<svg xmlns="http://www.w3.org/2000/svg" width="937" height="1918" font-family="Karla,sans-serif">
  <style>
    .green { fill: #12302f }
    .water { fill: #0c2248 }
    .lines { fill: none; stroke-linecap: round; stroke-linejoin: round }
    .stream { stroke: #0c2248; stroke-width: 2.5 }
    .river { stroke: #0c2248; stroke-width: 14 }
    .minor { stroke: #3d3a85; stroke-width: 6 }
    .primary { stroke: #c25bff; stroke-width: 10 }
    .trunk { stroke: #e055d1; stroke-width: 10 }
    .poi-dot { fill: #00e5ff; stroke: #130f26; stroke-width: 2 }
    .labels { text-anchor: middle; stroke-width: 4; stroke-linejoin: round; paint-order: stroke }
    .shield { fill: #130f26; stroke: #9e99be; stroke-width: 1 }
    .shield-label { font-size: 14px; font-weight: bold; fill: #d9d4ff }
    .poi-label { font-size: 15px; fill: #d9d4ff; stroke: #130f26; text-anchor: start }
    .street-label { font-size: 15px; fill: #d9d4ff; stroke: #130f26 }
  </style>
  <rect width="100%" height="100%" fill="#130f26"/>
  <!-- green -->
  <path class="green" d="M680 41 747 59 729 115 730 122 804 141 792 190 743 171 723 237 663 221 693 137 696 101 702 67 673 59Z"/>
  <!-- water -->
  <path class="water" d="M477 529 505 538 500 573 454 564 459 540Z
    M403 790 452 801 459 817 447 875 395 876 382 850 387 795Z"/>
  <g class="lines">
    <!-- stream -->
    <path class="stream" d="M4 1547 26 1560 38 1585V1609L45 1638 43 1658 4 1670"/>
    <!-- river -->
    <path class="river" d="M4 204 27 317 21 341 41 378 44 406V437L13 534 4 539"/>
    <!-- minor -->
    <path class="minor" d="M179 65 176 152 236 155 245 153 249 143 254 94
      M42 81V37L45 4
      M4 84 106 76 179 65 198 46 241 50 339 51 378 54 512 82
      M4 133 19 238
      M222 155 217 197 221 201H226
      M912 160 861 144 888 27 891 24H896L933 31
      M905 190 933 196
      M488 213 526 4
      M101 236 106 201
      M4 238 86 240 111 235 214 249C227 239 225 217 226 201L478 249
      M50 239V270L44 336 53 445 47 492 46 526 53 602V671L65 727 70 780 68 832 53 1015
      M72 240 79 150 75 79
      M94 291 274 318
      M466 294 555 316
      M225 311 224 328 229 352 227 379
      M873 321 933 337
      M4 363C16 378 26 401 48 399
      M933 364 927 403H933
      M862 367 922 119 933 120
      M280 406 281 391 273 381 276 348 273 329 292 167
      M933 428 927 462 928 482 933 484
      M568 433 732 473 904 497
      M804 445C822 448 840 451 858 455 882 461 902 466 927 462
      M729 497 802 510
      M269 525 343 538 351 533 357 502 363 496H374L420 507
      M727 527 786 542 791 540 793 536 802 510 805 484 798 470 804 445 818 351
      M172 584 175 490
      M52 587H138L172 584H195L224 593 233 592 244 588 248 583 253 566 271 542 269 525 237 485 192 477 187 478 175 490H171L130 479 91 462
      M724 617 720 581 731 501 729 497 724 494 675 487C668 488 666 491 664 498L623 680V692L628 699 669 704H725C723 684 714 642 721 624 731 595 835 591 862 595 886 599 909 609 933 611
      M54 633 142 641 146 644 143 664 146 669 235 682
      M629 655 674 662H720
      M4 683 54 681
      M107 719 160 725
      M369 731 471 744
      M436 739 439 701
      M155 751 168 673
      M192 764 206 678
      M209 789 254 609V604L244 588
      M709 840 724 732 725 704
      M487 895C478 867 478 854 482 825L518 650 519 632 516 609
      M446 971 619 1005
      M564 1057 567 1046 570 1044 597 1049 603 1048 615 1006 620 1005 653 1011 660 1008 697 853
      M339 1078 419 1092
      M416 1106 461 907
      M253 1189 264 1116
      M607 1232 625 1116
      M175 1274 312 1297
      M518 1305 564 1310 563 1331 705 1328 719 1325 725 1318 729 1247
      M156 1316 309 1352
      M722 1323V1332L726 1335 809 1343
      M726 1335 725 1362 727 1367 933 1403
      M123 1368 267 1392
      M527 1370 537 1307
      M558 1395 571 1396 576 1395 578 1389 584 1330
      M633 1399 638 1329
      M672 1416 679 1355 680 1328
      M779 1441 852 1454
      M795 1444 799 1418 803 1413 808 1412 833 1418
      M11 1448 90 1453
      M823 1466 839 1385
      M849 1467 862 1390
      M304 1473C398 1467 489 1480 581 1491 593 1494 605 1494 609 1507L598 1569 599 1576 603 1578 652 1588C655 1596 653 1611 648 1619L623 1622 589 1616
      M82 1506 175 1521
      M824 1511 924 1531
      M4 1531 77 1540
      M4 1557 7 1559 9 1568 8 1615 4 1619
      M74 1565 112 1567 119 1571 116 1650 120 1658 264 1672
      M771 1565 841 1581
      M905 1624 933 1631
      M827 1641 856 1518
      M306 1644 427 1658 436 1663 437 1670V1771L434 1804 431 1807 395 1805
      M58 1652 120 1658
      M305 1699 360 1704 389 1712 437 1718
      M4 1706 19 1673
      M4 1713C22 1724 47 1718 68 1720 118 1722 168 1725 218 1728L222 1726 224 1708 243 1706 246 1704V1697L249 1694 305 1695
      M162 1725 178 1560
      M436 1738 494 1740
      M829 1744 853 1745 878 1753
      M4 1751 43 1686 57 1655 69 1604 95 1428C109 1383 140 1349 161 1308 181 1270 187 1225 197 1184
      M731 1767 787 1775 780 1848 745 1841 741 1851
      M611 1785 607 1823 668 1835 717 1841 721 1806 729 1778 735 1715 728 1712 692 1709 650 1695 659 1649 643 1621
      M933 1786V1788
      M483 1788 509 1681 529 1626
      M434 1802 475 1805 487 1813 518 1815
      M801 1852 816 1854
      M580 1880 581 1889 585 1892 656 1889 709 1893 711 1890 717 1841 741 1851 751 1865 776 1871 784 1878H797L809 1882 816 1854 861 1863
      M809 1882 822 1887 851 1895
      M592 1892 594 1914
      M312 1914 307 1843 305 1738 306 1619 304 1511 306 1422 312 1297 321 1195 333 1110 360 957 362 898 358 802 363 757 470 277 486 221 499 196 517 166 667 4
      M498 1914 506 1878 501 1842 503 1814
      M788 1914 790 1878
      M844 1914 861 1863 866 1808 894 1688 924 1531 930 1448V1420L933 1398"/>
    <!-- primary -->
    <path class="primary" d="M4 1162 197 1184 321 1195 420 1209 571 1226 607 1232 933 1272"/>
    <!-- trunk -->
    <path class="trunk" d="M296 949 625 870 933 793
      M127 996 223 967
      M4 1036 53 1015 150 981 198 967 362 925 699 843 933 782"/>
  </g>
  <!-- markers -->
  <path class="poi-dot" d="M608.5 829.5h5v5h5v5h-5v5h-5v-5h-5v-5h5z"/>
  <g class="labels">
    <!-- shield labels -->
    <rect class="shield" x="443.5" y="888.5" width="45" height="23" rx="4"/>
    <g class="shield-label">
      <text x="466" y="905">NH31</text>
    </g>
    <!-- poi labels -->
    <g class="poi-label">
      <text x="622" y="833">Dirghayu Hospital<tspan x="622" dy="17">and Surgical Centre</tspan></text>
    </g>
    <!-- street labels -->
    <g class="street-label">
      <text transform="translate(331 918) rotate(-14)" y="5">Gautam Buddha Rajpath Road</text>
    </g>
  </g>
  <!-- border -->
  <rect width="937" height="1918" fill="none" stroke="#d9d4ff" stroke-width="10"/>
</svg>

...

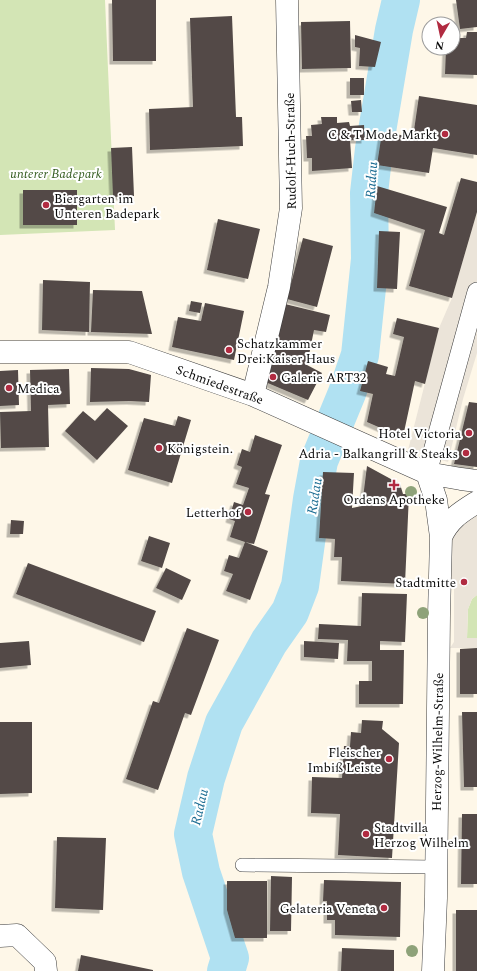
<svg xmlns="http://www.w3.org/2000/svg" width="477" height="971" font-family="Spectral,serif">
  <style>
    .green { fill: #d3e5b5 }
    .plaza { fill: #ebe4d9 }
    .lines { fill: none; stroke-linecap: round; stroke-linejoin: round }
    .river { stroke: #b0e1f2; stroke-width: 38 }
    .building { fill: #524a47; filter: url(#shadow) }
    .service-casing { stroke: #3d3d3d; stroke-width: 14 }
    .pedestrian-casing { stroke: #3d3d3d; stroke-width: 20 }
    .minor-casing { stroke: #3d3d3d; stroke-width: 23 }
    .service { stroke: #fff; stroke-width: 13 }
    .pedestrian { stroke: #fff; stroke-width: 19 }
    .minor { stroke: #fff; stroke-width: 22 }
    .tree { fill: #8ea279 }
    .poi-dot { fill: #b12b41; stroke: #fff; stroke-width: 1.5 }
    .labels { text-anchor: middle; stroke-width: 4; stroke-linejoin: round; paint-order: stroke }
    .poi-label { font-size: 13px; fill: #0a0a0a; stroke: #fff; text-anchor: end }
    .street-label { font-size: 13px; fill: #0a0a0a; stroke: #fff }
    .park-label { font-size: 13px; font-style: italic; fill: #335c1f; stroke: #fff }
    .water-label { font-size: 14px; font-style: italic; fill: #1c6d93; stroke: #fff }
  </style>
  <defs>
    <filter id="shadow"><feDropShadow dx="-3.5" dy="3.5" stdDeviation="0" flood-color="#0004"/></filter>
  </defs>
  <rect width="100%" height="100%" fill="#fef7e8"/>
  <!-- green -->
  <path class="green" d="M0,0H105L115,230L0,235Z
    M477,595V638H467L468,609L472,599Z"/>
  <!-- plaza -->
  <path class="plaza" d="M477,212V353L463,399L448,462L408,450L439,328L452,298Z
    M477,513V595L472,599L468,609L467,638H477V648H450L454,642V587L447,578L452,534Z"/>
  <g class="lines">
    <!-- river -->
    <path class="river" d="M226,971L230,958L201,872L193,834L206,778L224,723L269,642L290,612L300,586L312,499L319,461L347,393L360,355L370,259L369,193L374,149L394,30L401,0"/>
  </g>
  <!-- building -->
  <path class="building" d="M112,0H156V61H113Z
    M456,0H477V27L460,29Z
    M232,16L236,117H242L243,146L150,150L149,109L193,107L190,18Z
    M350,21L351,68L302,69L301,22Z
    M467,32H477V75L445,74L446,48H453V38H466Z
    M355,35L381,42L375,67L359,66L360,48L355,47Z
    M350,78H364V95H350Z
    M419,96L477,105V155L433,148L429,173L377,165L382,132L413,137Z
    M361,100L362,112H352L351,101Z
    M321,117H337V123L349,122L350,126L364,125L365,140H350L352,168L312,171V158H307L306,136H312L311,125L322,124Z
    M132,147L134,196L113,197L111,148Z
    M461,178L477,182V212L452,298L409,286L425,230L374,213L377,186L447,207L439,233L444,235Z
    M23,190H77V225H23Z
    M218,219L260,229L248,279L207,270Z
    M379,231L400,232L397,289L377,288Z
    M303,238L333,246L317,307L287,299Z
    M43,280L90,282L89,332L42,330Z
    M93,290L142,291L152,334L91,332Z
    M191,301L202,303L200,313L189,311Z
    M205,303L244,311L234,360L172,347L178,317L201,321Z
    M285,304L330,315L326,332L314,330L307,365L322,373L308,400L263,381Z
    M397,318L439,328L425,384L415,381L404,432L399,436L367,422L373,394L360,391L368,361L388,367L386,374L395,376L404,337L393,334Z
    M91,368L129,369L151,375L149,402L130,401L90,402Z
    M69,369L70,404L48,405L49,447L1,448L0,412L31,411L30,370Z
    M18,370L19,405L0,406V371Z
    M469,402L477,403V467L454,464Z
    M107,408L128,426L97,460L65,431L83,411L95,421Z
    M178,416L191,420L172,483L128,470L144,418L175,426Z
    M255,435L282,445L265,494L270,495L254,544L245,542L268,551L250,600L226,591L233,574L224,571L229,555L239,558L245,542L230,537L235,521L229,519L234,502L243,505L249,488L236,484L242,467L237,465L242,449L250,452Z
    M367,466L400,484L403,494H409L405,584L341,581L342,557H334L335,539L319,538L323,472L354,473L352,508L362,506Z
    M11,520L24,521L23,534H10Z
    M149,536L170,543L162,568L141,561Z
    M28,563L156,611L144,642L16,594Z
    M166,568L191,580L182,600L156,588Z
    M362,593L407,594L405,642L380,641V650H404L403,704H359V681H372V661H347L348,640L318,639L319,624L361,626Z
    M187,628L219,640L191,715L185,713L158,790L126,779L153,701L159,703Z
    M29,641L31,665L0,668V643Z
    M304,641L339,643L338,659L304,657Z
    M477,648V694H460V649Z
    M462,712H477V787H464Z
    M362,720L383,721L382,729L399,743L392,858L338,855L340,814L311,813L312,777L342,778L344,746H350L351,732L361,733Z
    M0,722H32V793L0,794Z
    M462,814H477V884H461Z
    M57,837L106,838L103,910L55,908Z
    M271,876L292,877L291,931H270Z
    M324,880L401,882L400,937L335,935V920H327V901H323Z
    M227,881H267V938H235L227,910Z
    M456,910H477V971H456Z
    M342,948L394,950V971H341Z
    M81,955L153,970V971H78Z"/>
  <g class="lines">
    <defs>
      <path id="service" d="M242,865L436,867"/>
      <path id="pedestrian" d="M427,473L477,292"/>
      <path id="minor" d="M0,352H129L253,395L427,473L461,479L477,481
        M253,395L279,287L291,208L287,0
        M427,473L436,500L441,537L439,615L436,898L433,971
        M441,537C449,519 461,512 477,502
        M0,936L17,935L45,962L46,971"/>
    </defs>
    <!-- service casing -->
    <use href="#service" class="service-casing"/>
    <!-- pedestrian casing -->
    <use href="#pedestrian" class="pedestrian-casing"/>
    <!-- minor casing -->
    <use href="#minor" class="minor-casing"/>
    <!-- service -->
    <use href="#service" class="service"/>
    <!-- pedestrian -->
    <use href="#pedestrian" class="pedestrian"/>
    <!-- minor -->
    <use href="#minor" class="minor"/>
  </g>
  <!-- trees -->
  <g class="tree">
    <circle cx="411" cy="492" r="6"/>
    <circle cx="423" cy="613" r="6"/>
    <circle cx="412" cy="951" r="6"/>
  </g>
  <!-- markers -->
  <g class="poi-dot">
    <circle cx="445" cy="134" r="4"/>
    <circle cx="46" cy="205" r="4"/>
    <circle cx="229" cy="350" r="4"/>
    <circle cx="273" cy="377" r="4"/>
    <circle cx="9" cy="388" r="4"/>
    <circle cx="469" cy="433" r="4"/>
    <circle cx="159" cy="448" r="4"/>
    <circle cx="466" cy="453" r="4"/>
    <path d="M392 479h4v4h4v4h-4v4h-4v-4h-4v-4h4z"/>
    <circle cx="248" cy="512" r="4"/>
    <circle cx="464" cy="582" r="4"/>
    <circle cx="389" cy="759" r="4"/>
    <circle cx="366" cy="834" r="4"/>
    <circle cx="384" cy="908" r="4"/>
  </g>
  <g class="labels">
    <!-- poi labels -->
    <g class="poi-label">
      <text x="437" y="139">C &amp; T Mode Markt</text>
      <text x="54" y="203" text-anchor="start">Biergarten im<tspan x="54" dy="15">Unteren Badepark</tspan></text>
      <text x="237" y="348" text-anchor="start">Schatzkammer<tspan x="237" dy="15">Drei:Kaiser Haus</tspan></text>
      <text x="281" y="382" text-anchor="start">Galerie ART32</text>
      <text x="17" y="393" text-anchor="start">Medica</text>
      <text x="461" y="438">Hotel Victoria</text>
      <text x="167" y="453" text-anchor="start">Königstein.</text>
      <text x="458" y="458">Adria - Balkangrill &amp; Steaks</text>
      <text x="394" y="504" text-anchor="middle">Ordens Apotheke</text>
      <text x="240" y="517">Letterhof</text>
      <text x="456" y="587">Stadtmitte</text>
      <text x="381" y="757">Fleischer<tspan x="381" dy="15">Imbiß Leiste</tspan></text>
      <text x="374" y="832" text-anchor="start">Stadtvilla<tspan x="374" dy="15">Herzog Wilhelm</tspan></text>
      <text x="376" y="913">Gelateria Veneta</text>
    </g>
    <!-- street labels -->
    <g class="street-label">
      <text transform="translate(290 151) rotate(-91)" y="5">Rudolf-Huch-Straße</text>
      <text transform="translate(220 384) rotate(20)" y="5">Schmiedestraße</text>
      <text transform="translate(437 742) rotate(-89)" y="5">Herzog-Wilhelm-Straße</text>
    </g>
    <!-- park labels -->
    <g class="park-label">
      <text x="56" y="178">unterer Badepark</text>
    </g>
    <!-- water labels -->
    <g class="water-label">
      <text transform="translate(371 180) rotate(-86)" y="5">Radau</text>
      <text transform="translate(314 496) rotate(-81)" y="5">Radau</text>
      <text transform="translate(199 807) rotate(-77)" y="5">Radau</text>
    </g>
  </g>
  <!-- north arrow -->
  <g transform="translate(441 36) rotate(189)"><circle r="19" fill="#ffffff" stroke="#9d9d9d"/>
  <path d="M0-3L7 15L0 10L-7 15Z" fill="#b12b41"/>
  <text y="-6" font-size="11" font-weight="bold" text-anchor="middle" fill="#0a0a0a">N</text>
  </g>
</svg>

Problem to work on |
Reproduce word for word the material above, starting with the line that has "M726 1335 725 1362 727 1367 933 1403" and stopping after the line that has "M788 1914 790 1878".

Answer space |
      M726 1335 725 1362 727 1367 933 1403
      M123 1368 267 1392
      M527 1370 537 1307
      M558 1395 571 1396 576 1395 578 1389 584 1330
      M633 1399 638 1329
      M672 1416 679 1355 680 1328
      M779 1441 852 1454
      M795 1444 799 1418 803 1413 808 1412 833 1418
      M11 1448 90 1453
      M823 1466 839 1385
      M849 1467 862 1390
      M304 1473C398 1467 489 1480 581 1491 593 1494 605 1494 609 1507L598 1569 599 1576 603 1578 652 1588C655 1596 653 1611 648 1619L623 1622 589 1616
      M82 1506 175 1521
      M824 1511 924 1531
      M4 1531 77 1540
      M4 1557 7 1559 9 1568 8 1615 4 1619
      M74 1565 112 1567 119 1571 116 1650 120 1658 264 1672
      M771 1565 841 1581
      M905 1624 933 1631
      M827 1641 856 1518
      M306 1644 427 1658 436 1663 437 1670V1771L434 1804 431 1807 395 1805
      M58 1652 120 1658
      M305 1699 360 1704 389 1712 437 1718
      M4 1706 19 1673
      M4 1713C22 1724 47 1718 68 1720 118 1722 168 1725 218 1728L222 1726 224 1708 243 1706 246 1704V1697L249 1694 305 1695
      M162 1725 178 1560
      M436 1738 494 1740
      M829 1744 853 1745 878 1753
      M4 1751 43 1686 57 1655 69 1604 95 1428C109 1383 140 1349 161 1308 181 1270 187 1225 197 1184
      M731 1767 787 1775 780 1848 745 1841 741 1851
      M611 1785 607 1823 668 1835 717 1841 721 1806 729 1778 735 1715 728 1712 692 1709 650 1695 659 1649 643 1621
      M933 1786V1788
      M483 1788 509 1681 529 1626
      M434 1802 475 1805 487 1813 518 1815
      M801 1852 816 1854
      M580 1880 581 1889 585 1892 656 1889 709 1893 711 1890 717 1841 741 1851 751 1865 776 1871 784 1878H797L809 1882 816 1854 861 1863
      M809 1882 822 1887 851 1895
      M592 1892 594 1914
      M312 1914 307 1843 305 1738 306 1619 304 1511 306 1422 312 1297 321 1195 333 1110 360 957 362 898 358 802 363 757 470 277 486 221 499 196 517 166 667 4
      M498 1914 506 1878 501 1842 503 1814
      M788 1914 790 1878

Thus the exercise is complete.